== 提供された抜粋

図12に示すテープ拡張装置6は、上記環状のフレームFを保持するフレーム保持手段61と、該フレーム保持手段61に保持された環状のフレームFに装着されたダイシングテープTを拡張するテープ拡張手段62を具備している。フレーム保持手段61は、環状のフレーム保持部材611と、該フレーム保持部材611の外周に配設された固定手段としての複数のクランプ612とからなっている。フレーム保持部材611の上面には環状のフレームFを載置する載置面611aが形成されており、この載置面611a上に環状のフレームFが載置される。そして、載置面611a上に載置された環状のフレームFは、クランプ612によってフレーム保持部材611に固定される。このように構成されたフレーム保持手段61は、テープ拡張手段62によって上下方向に進退可能に支持されている。

====
== 提示レコード

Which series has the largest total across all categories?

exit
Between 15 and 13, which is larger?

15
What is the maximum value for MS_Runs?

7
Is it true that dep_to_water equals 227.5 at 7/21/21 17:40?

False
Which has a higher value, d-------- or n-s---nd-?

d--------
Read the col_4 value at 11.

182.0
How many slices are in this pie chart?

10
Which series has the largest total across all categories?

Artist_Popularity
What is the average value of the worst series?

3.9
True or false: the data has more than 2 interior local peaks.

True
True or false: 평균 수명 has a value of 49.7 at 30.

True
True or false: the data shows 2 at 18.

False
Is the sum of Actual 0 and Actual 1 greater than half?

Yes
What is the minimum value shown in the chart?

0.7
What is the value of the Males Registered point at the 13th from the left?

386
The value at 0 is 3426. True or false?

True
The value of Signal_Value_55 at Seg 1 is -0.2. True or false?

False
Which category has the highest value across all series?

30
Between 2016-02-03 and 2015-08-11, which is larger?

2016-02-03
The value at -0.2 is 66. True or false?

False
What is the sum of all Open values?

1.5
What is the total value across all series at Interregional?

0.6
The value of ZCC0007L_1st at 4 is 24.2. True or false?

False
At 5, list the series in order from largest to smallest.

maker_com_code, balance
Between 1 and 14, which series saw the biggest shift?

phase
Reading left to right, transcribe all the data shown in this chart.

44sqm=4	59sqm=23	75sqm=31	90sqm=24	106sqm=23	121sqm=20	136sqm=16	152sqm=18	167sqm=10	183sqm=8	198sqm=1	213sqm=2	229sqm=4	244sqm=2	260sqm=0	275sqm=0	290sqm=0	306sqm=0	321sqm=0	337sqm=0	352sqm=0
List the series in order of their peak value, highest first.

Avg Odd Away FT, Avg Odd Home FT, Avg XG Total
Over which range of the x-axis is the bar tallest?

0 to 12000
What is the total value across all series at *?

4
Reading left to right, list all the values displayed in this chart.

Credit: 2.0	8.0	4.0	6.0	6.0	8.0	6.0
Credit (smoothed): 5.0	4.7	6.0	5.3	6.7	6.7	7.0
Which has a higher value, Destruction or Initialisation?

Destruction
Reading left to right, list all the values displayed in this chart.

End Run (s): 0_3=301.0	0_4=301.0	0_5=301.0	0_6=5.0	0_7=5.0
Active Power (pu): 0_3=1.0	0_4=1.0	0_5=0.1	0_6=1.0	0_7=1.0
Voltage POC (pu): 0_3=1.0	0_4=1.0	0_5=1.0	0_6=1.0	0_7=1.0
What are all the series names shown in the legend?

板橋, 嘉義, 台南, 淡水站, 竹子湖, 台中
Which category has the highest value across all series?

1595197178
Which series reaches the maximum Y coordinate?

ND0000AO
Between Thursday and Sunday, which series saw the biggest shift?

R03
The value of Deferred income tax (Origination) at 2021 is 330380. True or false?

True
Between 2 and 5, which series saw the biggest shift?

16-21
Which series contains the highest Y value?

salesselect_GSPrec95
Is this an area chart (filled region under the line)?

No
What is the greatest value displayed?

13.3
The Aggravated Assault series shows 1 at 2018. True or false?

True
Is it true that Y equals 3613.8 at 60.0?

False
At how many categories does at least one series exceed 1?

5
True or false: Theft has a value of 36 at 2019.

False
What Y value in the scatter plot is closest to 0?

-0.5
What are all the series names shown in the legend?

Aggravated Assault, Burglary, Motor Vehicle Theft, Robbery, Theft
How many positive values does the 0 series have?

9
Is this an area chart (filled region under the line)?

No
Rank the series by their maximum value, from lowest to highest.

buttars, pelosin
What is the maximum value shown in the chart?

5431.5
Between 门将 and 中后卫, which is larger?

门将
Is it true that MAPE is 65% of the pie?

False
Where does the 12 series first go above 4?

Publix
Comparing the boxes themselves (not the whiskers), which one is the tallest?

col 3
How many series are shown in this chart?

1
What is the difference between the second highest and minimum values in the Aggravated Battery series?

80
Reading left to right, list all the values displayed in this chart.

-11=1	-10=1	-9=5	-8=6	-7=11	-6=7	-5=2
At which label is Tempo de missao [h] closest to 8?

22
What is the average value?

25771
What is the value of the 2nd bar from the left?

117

====

*作業指示*:
A) テープ拡張装置についての抜粋から、次の問いに答えてください。
(i) フレーム保持手段61は何から構成されていますか？
(ii) 載置面611aはどこに形成されていますか？
(iii) フレーム保持手段61は何によって上下方向に進退可能に支持されていますか？
B) 抜粋のうち「図12に示すテープ拡張装置6」から「に進退可能に支持されている。」までのすべてを、一字一句変えずに書き出してください。

*結果*:
A)
(i) 環状のフレーム保持部材611と、その外周に配設された固定手段としての複数のクランプ612
(ii) フレーム保持部材611の上面
(iii) テープ拡張手段62

B)
図12に示すテープ拡張装置6は、上記環状のフレームFを保持するフレーム保持手段61と、該フレーム保持手段61に保持された環状のフレームFに装着されたダイシングテープTを拡張するテープ拡張手段62を具備している。フレーム保持手段61は、環状のフレーム保持部材611と、該フレーム保持部材611の外周に配設された固定手段としての複数のクランプ612とからなっている。フレーム保持部材611の上面には環状のフレームFを載置する載置面611aが形成されており、この載置面611a上に環状のフレームFが載置される。そして、載置面611a上に載置された環状のフレームFは、クランプ612によってフレーム保持部材611に固定される。このように構成されたフレーム保持手段61は、テープ拡張手段62によって上下方向に進退可能に支持されている。